Revealed: Nathan Phillips’ Discharge Papers Released… And He Was AWOL a LOT

Lauretta already wrote about how Nathan Phillips wasn’t a Vietnam War veteran, despite original reports. He was in the U.S. Marine Corps from 1972-1976 and never left stateside. Phillips is at the center of a media controversy that has gotten out of control. During the March for Life, a group of students from Covington Catholic High School in Kentucky gathered by the Lincoln Memorial during the March for Life. They were being accosted verbally by a group of Black Hebrew Israelites, an alleged black supremacist and racist group that hurled obscenities at the teenagers. They, in turn, did sports chants to drown out the nonsense, which prompted Phillips, who was part of an Indigenous Peoples March, to approach the group, hoping to intervene and stop things from escalating. There was no controversy, but the kids were wearing Make America Great Again hats. So, of course, the knee-jerk liberal media reaction is that these kids hounded Phillips and chanted, “Build the wall.” All of this is fake news. It never happened.

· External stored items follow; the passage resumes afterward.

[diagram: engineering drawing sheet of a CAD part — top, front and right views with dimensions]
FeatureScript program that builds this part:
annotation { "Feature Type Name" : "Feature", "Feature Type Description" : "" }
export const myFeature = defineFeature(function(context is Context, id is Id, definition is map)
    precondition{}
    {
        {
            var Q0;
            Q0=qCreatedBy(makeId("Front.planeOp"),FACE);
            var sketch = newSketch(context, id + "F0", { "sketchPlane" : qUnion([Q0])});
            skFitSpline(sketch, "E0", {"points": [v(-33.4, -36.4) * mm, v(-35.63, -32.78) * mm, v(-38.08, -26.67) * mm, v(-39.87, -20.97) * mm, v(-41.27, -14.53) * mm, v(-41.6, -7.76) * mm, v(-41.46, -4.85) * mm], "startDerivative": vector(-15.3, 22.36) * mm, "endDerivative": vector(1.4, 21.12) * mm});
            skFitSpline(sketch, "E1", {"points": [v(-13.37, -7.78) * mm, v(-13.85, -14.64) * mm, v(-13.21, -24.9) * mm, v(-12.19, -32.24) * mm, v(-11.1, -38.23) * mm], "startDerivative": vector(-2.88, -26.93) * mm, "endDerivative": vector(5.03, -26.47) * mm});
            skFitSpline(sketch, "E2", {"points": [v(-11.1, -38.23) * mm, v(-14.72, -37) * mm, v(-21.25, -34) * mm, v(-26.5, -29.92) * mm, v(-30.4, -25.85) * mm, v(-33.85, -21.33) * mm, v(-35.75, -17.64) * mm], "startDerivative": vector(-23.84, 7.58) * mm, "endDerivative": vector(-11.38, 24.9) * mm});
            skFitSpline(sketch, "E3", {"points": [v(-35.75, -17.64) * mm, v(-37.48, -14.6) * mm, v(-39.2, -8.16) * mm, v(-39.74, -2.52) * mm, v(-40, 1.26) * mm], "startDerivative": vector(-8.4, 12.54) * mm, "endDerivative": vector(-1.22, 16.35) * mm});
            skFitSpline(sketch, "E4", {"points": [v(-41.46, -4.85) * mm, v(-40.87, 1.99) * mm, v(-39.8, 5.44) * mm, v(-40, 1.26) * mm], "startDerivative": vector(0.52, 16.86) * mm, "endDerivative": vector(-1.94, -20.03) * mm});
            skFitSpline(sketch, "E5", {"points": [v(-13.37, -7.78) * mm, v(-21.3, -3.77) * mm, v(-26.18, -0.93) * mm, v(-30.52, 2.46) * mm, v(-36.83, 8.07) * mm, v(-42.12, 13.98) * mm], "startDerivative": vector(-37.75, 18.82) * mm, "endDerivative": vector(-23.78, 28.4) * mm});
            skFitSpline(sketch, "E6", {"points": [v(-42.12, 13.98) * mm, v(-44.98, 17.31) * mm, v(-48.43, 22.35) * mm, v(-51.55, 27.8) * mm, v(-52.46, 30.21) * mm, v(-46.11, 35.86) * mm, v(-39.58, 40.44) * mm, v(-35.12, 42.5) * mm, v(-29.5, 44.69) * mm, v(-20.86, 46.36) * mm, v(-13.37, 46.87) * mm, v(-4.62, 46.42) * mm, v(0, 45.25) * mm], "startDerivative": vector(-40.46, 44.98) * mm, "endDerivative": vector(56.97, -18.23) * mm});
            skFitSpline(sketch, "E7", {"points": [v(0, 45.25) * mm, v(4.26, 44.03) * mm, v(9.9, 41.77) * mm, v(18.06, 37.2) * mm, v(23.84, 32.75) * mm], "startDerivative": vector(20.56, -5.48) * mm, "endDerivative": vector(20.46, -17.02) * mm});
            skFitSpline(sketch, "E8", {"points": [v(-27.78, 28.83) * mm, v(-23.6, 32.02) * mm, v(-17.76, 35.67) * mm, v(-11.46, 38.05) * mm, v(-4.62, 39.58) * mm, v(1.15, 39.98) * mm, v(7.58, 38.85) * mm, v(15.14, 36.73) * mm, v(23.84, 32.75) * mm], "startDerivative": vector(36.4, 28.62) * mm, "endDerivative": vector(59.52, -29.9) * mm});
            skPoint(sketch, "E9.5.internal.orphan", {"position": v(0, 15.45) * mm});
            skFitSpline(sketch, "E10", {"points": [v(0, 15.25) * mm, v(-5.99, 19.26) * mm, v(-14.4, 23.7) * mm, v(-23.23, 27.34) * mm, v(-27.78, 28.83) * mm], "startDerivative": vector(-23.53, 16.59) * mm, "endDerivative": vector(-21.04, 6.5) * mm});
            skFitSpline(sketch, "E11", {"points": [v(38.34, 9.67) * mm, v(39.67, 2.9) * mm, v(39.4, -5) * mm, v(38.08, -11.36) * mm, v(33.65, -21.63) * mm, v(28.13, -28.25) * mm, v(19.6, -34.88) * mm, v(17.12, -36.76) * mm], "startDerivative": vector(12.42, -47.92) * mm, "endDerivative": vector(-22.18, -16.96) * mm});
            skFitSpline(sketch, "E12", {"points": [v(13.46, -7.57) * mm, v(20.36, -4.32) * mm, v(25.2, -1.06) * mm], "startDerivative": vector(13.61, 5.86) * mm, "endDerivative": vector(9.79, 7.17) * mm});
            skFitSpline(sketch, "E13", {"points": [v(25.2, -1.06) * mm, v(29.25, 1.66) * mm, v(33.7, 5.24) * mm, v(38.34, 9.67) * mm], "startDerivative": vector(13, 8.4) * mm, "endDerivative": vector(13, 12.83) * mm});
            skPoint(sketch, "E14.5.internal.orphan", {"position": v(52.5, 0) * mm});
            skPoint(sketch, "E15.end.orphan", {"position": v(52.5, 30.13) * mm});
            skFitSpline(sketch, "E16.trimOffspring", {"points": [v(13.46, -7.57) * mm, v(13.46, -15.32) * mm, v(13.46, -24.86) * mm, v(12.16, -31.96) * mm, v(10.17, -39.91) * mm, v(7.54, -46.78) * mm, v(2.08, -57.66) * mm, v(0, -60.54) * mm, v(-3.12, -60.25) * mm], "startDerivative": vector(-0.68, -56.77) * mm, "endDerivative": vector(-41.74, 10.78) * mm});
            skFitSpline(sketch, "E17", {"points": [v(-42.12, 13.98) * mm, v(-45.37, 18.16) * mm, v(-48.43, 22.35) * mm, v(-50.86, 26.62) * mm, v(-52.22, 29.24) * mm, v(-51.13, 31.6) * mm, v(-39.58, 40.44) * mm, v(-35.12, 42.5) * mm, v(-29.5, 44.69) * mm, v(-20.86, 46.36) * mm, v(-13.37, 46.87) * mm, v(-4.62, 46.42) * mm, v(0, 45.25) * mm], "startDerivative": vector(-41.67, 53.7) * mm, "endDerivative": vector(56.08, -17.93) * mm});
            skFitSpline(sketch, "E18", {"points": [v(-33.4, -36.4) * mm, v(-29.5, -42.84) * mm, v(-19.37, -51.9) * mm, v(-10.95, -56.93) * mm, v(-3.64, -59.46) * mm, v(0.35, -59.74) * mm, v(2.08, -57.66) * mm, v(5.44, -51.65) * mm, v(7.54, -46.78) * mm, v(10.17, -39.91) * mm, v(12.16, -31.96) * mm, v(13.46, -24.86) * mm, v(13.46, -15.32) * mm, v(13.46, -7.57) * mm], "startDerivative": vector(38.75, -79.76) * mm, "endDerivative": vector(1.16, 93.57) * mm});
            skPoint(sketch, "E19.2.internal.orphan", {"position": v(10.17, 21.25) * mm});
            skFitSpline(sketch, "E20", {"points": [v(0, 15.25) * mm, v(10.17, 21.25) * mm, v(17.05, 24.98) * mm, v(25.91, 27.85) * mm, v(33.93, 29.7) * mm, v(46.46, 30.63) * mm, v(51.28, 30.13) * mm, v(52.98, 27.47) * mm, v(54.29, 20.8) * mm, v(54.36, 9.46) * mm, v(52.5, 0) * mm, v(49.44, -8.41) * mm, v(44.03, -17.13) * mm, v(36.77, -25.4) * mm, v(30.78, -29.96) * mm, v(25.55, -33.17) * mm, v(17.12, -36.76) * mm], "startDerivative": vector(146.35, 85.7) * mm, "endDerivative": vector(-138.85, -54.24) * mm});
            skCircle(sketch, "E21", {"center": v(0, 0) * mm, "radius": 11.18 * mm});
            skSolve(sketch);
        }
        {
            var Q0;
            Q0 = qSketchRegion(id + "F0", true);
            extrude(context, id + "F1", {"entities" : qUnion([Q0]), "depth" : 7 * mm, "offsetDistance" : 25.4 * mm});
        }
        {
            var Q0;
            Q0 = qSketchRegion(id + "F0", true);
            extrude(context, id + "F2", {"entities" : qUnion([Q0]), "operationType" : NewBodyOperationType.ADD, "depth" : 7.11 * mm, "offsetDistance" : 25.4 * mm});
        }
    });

This story has become a fiasco. Nick Sandmann, the student captured in the video footage of Phillips beating his drum by the students, issued a statement clarifying what happened. Phillips felt like his narrative was stolen, whatever that means. Brick after brick of the original reporting from the anti-Trump opposition press has been refuted. Now, after the Vietnam veteran angle was blown up, we know a little more about his military service. Over at RedState, Jennifer Van Laar wrote about his DD-214 form that further refutes what he did while in the service. For starters, he was AWOL a lot working as a refrigerator repairman:

He enlisted under Nathaniel Richard Stanard, an “adopted” name, according to the DD-214, but his birth name was Nathaniel Phillips. He enlisted in the Marine Corps Reserves, serving from 1972 to 1976. He never left the United States during his service in Lincoln, NE, and El Toro, CA, and was discharged as a private.

Now, I’m not the military expert that Streiff is, but during my years living near Fort Bragg and Camp Lejeune I came in contact with quite a few soldiers and Marines. My understanding is that it takes a special talent – of the “I don’t really want to do any work” type – to not promote beyond private in four years. (I’m sure I will be corrected in the comments if my take is incorrect.)

Also, his duty status lists “discharged,” not “honorably discharged.” That could have to do with his multiple stints in confinement after being AWOL.